## [Consigne de travail]
D'après le texte sur les personnages de Molière, entre quels deux personnages Shakespeare a-t-il parcouru l'échelle morale et dramatique ?

## [Texte présenté]
Mortifiez vos sens avec ce mariage.
Orgon, écrit encore M. Marckwaldt, est un de ces hommes chez lesquels le début de force et d'intelligence se traduit par des exagérations perpétuelles, par un manque complet de mesure; ils sont toujours dans les extrêmes. L'opposition qu'on fait à leurs idées ne sert qu'à les y entêter davantage. L'expérience les contraint-elle à changer d'avis, ils ne font que changer d'exagération; ils ne mettent aucun ménagement, aucune retenue dans leur ardeur à maudire ce qu'ils avaient élevé jusqu'au ciel.
Le ridicule des Femmes savantes est trop contemporain et trop local pour intéresser la postérité et le monde autrement qu'à titre de curiosité littéraire; vrai sans doute à l'époque où Molière vivait, il nous paraît outré aujourd'hui; mais Chrysale est de tous les temps. Molière, qui force quelquefois les traits de ses tableaux, n'a pas de peinture plus fine.
Chrysale est faible comme Orgon, mais d'une autre manière; c'est la faiblesse du caractère, après celle de l'esprit: nuance délicate très habilement saisie et rendue par le poète. Ni l'un ni l'autre n'est une abstraction personnifiée; ce sont deux tempéraments, deux originaux, deux hommes.
On voit que ce qui distingue les personnages de Molière, ce n'est pas seulement la netteté logique de la conception rationnelle, c'est aussi la vie et la variété de la nature.
Je reconnais d'ailleurs que ni lui ni aucun poète ne saurait être égalé à Shakespeare pour le nombre et la diversité des figures individuelles. Mais, s'il n'a pas créé une aussi grande profusion de types de toutes sortes, il a du moins parcouru d'un bout à l'autre l'échelle morale et dramatique, du règne de la matière à celui de l'esprit et de Sganarelle à Alceste, comme Shakespeare et Cervantes l'ont parcourue de Falstaff à Hamlet, de Sancho Pança à Don Quichotte, et c'est par là qu'il est grand comme eux. «On montre sa grandeur, a dit Pascal, non en étant à une seule extrémité, mais en touchant les deux extrémités à la fois.»
[1] Voy. Shakespeare et les Tragiques grecs, chap. XV.
[2] Voy. Shakespeare et tes Tragiques grecs, chap. III et VII.

## [Données à examiner]
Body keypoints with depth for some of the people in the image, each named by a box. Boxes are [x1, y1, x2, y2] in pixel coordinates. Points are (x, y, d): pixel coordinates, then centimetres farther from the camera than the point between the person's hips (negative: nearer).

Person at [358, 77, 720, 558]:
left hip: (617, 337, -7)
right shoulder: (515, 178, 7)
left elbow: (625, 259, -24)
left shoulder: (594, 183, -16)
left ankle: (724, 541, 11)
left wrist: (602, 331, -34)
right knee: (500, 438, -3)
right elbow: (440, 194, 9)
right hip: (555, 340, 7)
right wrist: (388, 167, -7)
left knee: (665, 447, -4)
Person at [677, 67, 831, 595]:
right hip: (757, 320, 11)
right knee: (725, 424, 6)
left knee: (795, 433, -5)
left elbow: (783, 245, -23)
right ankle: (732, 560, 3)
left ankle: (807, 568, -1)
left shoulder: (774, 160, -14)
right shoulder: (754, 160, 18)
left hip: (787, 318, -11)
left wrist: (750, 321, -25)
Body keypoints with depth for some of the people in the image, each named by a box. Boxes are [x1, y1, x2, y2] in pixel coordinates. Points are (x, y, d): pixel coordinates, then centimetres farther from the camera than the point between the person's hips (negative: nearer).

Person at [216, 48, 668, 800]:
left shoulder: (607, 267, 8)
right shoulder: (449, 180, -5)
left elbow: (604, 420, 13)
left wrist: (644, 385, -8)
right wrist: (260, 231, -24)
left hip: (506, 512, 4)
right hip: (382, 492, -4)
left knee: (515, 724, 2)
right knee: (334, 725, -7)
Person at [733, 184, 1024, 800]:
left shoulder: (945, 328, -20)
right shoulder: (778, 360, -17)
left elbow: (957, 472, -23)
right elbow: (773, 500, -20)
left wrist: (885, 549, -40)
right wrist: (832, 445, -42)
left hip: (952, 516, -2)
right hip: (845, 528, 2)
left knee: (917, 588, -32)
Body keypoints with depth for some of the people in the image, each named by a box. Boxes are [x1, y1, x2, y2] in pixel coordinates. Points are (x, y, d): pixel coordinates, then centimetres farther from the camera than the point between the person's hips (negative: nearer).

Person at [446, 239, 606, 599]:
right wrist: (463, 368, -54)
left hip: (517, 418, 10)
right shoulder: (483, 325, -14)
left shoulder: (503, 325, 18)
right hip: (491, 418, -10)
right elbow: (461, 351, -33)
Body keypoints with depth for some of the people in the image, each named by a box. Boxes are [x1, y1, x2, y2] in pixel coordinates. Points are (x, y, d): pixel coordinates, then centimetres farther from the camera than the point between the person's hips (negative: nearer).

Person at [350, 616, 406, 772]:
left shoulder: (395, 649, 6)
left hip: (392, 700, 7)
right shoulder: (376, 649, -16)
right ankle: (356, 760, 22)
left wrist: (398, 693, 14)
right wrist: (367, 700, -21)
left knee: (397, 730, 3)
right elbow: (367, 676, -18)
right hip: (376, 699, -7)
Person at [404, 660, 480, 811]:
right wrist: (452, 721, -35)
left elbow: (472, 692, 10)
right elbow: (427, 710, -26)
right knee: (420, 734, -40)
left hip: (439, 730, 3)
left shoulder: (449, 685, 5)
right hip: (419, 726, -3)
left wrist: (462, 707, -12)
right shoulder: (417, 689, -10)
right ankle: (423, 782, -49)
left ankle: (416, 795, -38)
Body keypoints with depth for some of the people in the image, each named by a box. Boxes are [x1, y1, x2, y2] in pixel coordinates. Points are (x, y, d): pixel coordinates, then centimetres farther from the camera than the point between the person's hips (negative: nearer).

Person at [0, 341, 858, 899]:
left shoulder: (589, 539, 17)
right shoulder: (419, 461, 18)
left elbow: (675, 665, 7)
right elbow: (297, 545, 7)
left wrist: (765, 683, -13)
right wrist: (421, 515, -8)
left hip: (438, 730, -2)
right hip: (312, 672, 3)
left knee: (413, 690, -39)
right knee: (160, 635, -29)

## [Réponse rédigée]
Shakespeare l'a parcourue de Falstaff à Hamlet.